Work instructions: Find the string "Martínez" in the listing below and return each line it appears in.

Data provided:
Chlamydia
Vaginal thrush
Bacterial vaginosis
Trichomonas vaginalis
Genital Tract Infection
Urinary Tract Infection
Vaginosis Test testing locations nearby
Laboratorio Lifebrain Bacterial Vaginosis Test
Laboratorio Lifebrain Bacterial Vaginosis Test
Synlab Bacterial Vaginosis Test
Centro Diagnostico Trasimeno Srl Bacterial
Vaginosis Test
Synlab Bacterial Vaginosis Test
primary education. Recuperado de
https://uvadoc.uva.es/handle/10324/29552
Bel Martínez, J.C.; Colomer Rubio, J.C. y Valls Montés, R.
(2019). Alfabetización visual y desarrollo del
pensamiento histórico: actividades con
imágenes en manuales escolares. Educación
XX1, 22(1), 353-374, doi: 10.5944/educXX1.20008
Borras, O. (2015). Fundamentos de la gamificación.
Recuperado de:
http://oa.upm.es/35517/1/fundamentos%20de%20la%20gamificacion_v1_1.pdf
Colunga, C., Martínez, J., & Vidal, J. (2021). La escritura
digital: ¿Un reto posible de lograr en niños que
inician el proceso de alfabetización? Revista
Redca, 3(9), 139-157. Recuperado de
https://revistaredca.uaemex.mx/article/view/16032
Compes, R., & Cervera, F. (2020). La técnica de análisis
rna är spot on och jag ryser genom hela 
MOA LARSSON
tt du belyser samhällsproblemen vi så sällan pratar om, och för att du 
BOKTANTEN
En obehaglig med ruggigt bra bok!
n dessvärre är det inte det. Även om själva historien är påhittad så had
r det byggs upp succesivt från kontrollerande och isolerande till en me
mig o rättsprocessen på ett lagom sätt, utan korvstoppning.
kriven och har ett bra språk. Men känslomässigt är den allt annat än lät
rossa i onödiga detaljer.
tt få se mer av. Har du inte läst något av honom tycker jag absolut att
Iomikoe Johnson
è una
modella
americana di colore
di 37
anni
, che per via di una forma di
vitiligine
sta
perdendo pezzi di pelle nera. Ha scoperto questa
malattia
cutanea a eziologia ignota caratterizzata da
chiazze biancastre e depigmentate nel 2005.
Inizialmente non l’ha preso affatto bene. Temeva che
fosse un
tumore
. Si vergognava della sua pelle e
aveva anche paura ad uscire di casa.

Reply:
Bel Martínez, J.C.; Colomer Rubio, J.C. y Valls Montés, R.
Colunga, C., Martínez, J., & Vidal, J. (2021). La escritura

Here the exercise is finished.